***** TEXTAUSZUG
Die südliche Route nach Canberra über Brown Mountain war schon dicht - eine Feuerwalze zog durch die unberührte Natur des Nationalparks. Wir machten uns auf den Weg gen Norden, fuhren mehrere hundert zusätzliche Kilometer durch das Kangaroo Valley, und kamen um 1.30 Uhr nachts zu Hause an.

Wir hatten Glück - wir waren entkommen. Schon am frühen Morgen waren alle Straßen gesperrt und über den Tag hinweg fraßen sich die Flammen durch Batemans Bay und die umliegenden Dörfer. Orte, die ich mein ganzes Leben lang besucht habe, sind nun verschwunden.

Die Straße nach Norden, der einzige Fluchtweg aus Batemans BayBild: Getty Images/AFP/S. Khan

Zwar blieb uns der Schrecken erspart, mit unseren Kindern dichtgedrängt auf einem Strand zu stehen und unsere Köpfe mit Handtüchern zu bedecken, während brennende Glut niederregnet. Aber auch uns nahmen die Brände mehrfach die Luft zum Atmen.

Der neue Normalzustand?
**********
***** GEGEBENE INFORMATIONEN
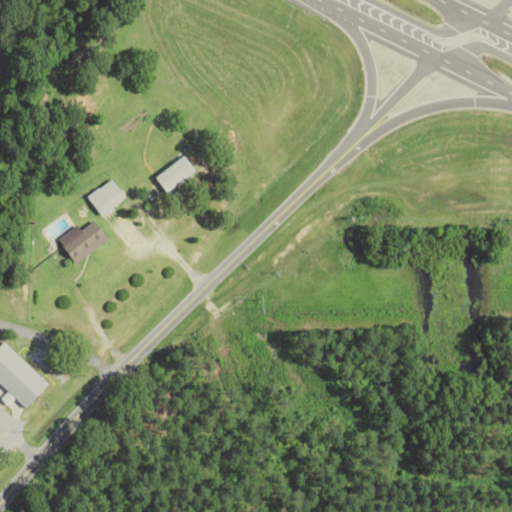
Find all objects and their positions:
**********
***** GEGEBENE INFORMATIONEN
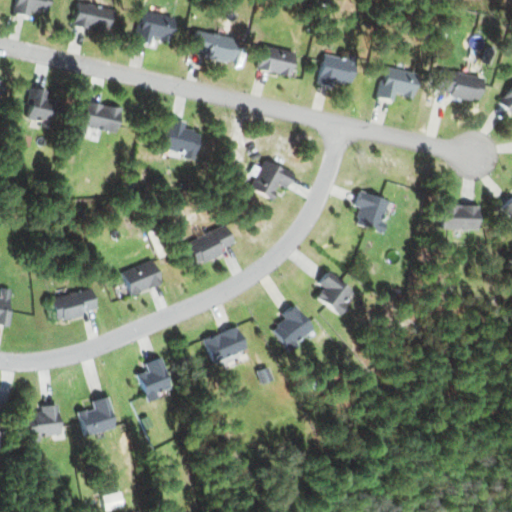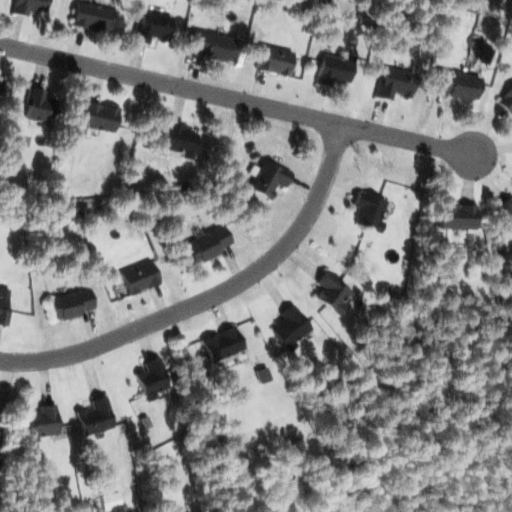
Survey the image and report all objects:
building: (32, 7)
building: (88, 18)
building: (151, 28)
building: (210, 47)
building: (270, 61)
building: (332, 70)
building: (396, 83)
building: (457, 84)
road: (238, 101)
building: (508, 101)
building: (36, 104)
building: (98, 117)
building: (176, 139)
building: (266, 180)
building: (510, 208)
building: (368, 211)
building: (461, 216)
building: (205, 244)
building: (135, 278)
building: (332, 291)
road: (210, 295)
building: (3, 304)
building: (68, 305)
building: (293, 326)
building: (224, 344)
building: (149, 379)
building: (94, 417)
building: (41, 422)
**********
***** GEGEBENE INFORMATIONEN
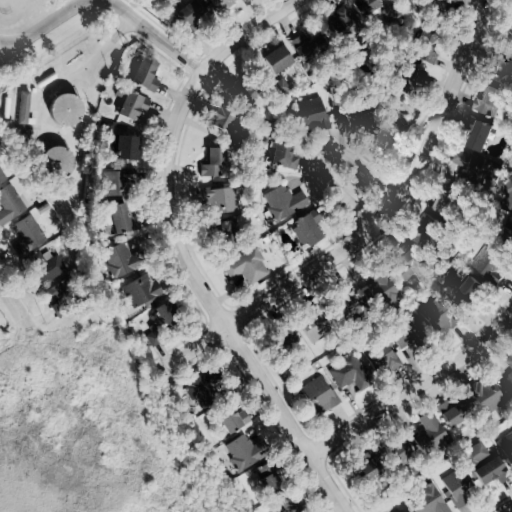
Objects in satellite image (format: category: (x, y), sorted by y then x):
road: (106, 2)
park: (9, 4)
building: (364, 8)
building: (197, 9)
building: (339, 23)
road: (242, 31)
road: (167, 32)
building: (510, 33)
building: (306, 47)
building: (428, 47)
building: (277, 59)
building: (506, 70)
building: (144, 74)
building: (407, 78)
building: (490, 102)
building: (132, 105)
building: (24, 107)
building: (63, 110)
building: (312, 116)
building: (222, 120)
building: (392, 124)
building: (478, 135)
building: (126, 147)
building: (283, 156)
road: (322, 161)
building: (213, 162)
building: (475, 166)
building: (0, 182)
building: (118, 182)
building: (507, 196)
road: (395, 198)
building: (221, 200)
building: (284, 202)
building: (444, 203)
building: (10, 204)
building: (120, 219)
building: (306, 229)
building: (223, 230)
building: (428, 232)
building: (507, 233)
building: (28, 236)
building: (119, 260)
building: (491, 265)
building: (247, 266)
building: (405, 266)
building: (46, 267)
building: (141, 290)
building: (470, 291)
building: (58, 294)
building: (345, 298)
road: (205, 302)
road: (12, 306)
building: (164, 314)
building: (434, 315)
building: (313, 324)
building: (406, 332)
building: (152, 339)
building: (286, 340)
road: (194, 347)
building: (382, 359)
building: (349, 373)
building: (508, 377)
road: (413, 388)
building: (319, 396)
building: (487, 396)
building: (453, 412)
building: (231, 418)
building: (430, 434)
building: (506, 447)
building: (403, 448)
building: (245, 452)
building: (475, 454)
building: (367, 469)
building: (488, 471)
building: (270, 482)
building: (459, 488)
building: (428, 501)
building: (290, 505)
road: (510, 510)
**********
→ AUFGABE
Wie würdest du den Bericht über die Buschbrände rund um Batemans Bay weiterführen? Setze ihn nach der Zwischenüberschrift „Der neue Normalzustand?“ fort. Das Material wird hierfür nicht gebraucht.

→ ERWARTETE ANTWORT
Als wir am Neujahrstag in Canberra aufwachten, herrschte dort die schlechteste Luftqualität der Welt. Die nächsten fünf Tage verbrachten wir zusammengekauert in unserer Wohnung. Ich habe während dieser Zeit vieles gelernt. Zum Beispiel, dass man bei so viel Rauch außerhalb der Wohnung die Klimaanlage nicht anschalten darf, weil sie den Rauch einsaugt. Dass Kinder unter 14 Jahren aufgrund von Erstickungsgefahr keine Luftpartikel filternden P2-Atemschutzmasken tragen dürfen. Dass die Augen innerhalb einer Minute anfangen zu brennen, wenn man bei so viel Rauch nach draußen geht. Dass es ziemlich elendig ist, tagelang dieselbe abgestandene Luft einzuatmen und dann auch noch am 4. Januar bei 44 Grad Celsius Canberras heißesten Tag seit Beginn der Wetteraufzeichnung zu ertragen.

Unsere Wohnung heizte sich auf wie eine Sauna und wir konnten weder die Fenster öffnen noch die Klimaanlage anmachen. Schlimmer noch: Wir konnten nirgendwo anders hingehen. In öffentlichen Gebäuden war die Situation noch schlimmer. Sie waren so voller Rauch, dass man sich genauso gut hätte draußen aufhalten können.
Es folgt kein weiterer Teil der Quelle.